:: Data records ::
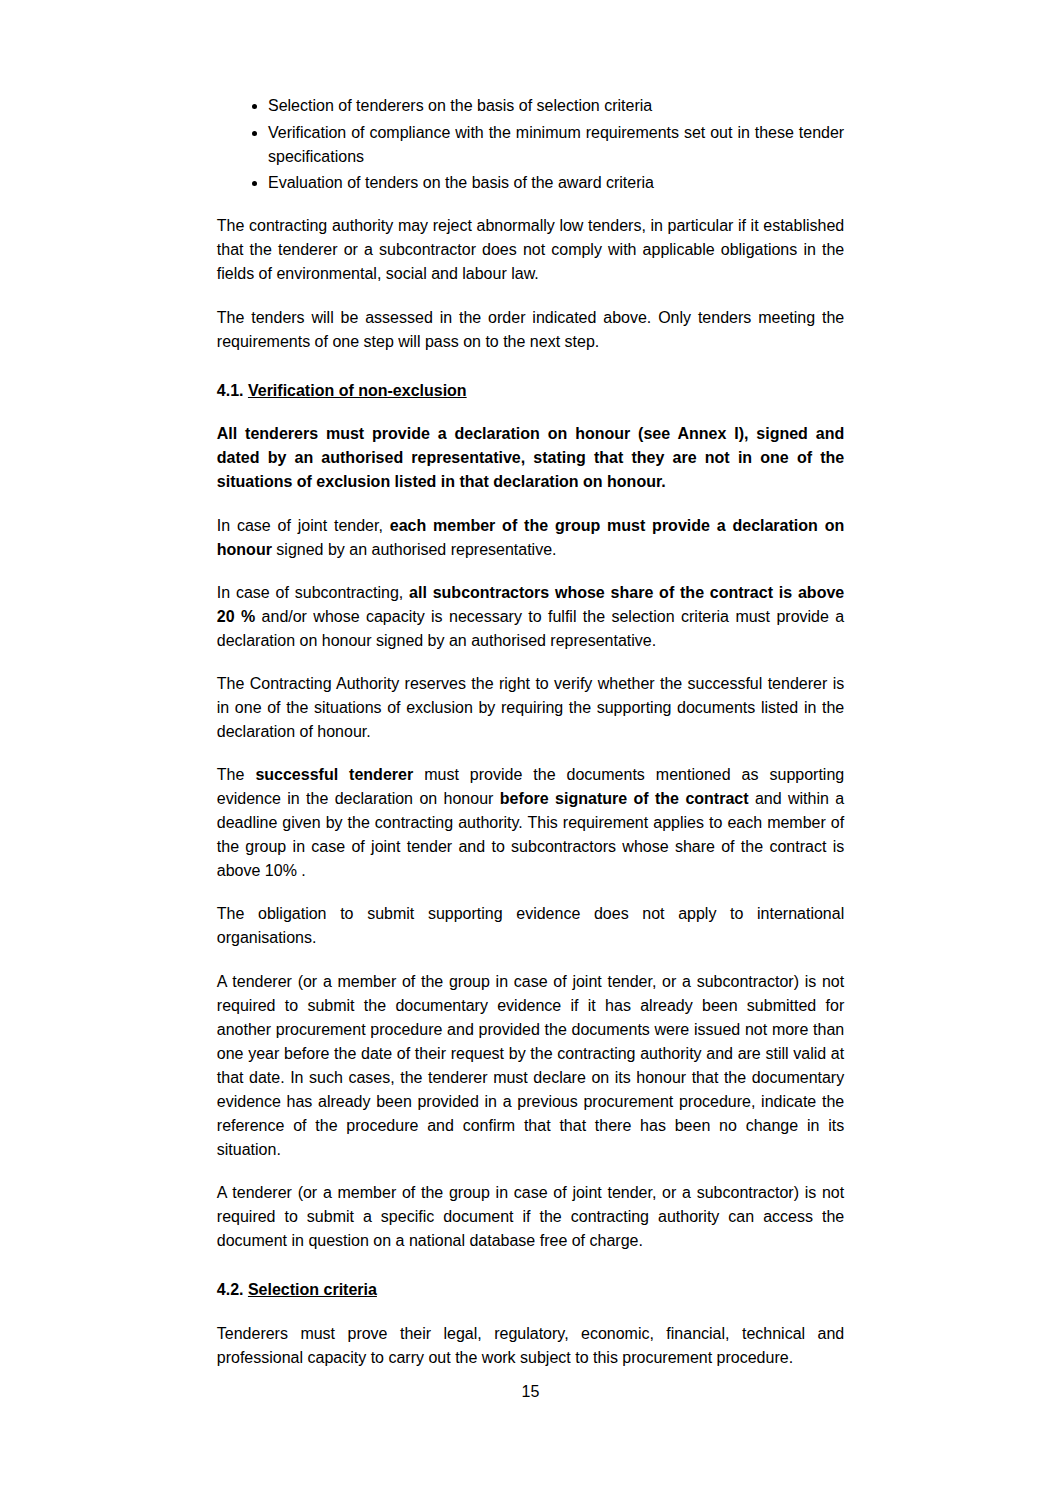Selection of tenderers on the basis of selection criteria
Verification of compliance with the minimum requirements set out in these tender specifications
Evaluation of tenders on the basis of the award criteria
The contracting authority may reject abnormally low tenders, in particular if it established that the tenderer or a subcontractor does not comply with applicable obligations in the fields of environmental, social and labour law.
The tenders will be assessed in the order indicated above. Only tenders meeting the requirements of one step will pass on to the next step.
4.1. Verification of non-exclusion
All tenderers must provide a declaration on honour (see Annex I), signed and dated by an authorised representative, stating that they are not in one of the situations of exclusion listed in that declaration on honour.
In case of joint tender, each member of the group must provide a declaration on honour signed by an authorised representative.
In case of subcontracting, all subcontractors whose share of the contract is above 20 % and/or whose capacity is necessary to fulfil the selection criteria must provide a declaration on honour signed by an authorised representative.
The Contracting Authority reserves the right to verify whether the successful tenderer is in one of the situations of exclusion by requiring the supporting documents listed in the declaration of honour.
The successful tenderer must provide the documents mentioned as supporting evidence in the declaration on honour before signature of the contract and within a deadline given by the contracting authority. This requirement applies to each member of the group in case of joint tender and to subcontractors whose share of the contract is above 10% .
The obligation to submit supporting evidence does not apply to international organisations.
A tenderer (or a member of the group in case of joint tender, or a subcontractor) is not required to submit the documentary evidence if it has already been submitted for another procurement procedure and provided the documents were issued not more than one year before the date of their request by the contracting authority and are still valid at that date. In such cases, the tenderer must declare on its honour that the documentary evidence has already been provided in a previous procurement procedure, indicate the reference of the procedure and confirm that that there has been no change in its situation.
A tenderer (or a member of the group in case of joint tender, or a subcontractor) is not required to submit a specific document if the contracting authority can access the document in question on a national database free of charge.
4.2. Selection criteria
Tenderers must prove their legal, regulatory, economic, financial, technical and professional capacity to carry out the work subject to this procurement procedure.
15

:: Aim of the task ::
Quote, exactly and only, the lines from the first line of the data above through the line containing "The obligation to". The pictures do not belong in it.

:: Worked solution ::
Selection of tenderers on the basis of selection criteria
Verification of compliance with the minimum requirements set out in these tender specifications
Evaluation of tenders on the basis of the award criteria
The contracting authority may reject abnormally low tenders, in particular if it established that the tenderer or a subcontractor does not comply with applicable obligations in the fields of environmental, social and labour law.
The tenders will be assessed in the order indicated above. Only tenders meeting the requirements of one step will pass on to the next step.
4.1. Verification of non-exclusion
All tenderers must provide a declaration on honour (see Annex I), signed and dated by an authorised representative, stating that they are not in one of the situations of exclusion listed in that declaration on honour.
In case of joint tender, each member of the group must provide a declaration on honour signed by an authorised representative.
In case of subcontracting, all subcontractors whose share of the contract is above 20 % and/or whose capacity is necessary to fulfil the selection criteria must provide a declaration on honour signed by an authorised representative.
The Contracting Authority reserves the right to verify whether the successful tenderer is in one of the situations of exclusion by requiring the supporting documents listed in the declaration of honour.
The successful tenderer must provide the documents mentioned as supporting evidence in the declaration on honour before signature of the contract and within a deadline given by the contracting authority. This requirement applies to each member of the group in case of joint tender and to subcontractors whose share of the contract is above 10% .
The obligation to submit supporting evidence does not apply to international organisations.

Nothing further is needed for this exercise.